── EXCERPT

The official justification for the policy is that a new bubble
results in the creation of wealth and therefore helps support the
economy while the effects of the previous bubble are worked off, but
as explained by fund manager John Hussman in his latest
weekly
letter: "Only those who sell at extreme valuations have the
potential to capture any benefit from them, and that benefit only
comes by saddling some other investor with poor returns going
forward. This is redistribution, not creation of wealth."
Clearly, the Fed's actions have resulted in a lot of wealth being
redistributed to high-net-worth individuals, especially those
operating in the financial sector. This has magnified income and
wealth inequality in a way that could lead to serious social unrest
in the future. Unfortunately, successful producers of real wealth
tend to get tarred with the same brush as those who profit greatly
from the unjust wealth redistribution wrought by the Fed.
Hussman goes on to say:
"For the vast multitude of investors, repeated bouts of
Fed-induced speculation do nothing but to repeatedly create a false
hope and then dash it, as investors should have learned from more
than 15 years of alternating speculative episodes and subsequent
collapses.
Despite years of excitement during the tech bubble, leading to the
2000 market peak, the completion of the market cycle left the total
return of the S&P 500 no greater than the return from Treasury bills
for the entire period from May 1996 to October 2002.
Despite years of excitement during the housing bubble, leading to
the 2007 peak, the completion of the market cycle left the total
return of the S&P 500 no greater than the return from Treasury bills
for the entire period from June 1995 to March 2009.
Despite years of Fed-induced hope and speculation that has brought
the S&P 500 to its recent heights, we easily expect the completion
of the present market cycle to leave the total return of the S&P 500
no greater than the return from Treasury bills for the entire period
since early 1998, with annual total returns averaging less than 2%
over something like an 18-year span of time."

────

◆ **WORK TO DO**:
1. Answer these questions about the excerpt on Fed-driven bubbles:
(a) What occupation does the excerpt give for John Hussman?
(b) For the tech bubble, from what month and year to what month and year did the S&P 500's total return match Treasury bills?
(c) What average annual total return does Hussman expect for the S&P 500 over the span since early 1998?
2. Can you update the excerpt on Fed-driven bubbles from "Hussman goes on" to "to October 2002.", replacing "tech bubble" with "dot-com bubble"?
The records are separate material and have no connection to the excerpt.

── DATA ROWS

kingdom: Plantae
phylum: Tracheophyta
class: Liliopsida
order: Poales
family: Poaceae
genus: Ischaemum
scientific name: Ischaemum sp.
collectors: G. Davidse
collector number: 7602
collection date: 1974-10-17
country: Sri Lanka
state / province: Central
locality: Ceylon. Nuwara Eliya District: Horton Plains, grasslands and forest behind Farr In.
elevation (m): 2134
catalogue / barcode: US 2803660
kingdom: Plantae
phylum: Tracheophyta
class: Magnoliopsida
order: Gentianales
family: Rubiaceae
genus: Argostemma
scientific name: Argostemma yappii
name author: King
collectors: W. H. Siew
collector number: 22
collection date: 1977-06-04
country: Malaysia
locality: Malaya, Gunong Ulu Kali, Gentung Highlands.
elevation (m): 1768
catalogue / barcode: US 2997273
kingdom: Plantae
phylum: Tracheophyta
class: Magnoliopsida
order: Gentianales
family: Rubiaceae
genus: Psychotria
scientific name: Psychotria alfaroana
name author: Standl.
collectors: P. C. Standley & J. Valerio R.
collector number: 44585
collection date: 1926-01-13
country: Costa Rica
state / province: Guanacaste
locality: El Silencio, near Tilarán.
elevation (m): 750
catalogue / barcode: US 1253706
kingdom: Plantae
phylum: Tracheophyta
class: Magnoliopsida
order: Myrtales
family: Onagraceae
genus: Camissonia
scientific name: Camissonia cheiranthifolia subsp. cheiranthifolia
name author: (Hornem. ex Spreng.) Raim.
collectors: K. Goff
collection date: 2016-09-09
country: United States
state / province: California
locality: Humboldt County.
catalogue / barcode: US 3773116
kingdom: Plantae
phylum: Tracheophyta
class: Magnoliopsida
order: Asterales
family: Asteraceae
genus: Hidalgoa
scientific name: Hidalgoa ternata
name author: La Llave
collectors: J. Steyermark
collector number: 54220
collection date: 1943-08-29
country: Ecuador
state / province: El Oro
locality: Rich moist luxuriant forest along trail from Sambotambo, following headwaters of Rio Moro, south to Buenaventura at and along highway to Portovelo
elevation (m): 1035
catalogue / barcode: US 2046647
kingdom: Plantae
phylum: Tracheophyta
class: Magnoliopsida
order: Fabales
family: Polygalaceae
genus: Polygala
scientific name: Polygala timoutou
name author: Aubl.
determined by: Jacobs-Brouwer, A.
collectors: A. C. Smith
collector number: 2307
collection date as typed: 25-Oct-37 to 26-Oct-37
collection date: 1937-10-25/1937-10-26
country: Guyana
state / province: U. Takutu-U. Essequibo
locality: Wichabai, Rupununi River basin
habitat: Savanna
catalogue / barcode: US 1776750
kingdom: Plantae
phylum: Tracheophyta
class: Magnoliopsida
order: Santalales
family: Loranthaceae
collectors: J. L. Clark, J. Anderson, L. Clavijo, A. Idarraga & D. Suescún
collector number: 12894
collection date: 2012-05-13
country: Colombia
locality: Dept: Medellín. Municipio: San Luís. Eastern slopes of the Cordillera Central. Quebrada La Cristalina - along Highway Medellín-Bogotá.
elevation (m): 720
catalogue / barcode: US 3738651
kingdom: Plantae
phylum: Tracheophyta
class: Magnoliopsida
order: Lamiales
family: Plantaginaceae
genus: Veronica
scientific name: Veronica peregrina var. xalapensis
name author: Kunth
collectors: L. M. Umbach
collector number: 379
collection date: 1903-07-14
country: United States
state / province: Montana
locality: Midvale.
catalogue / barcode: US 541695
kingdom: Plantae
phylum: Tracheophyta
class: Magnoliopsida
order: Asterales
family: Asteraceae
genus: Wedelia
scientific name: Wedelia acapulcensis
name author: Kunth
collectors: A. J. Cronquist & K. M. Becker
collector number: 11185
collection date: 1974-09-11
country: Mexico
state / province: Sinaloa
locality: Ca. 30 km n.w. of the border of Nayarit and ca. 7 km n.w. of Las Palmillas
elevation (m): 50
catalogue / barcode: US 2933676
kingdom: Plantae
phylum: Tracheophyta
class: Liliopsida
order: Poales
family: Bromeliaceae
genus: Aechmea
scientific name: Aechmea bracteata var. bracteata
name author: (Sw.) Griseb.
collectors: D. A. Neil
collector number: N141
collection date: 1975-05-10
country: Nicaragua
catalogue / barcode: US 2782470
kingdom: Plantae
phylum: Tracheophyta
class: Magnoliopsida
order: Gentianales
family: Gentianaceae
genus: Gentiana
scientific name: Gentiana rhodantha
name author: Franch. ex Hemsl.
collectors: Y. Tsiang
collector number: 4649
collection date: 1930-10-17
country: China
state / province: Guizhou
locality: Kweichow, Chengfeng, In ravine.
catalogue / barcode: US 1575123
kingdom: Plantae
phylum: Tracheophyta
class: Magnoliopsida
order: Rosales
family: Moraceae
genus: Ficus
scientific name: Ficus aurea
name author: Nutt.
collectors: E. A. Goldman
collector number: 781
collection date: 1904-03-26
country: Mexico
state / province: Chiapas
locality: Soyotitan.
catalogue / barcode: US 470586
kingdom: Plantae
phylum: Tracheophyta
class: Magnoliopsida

────

◆ **TASK RESPONSES**:
1.
(a) Fund manager
(b) May 1996 to October 2002
(c) Less than 2%

2.
Hussman goes on to say:
"For the vast multitude of investors, repeated bouts of
Fed-induced speculation do nothing but to repeatedly create a false
hope and then dash it, as investors should have learned from more
than 15 years of alternating speculative episodes and subsequent
collapses.
Despite years of excitement during the dot-com bubble, leading to the
2000 market peak, the completion of the market cycle left the total
return of the S&P 500 no greater than the return from Treasury bills
for the entire period from May 1996 to October 2002.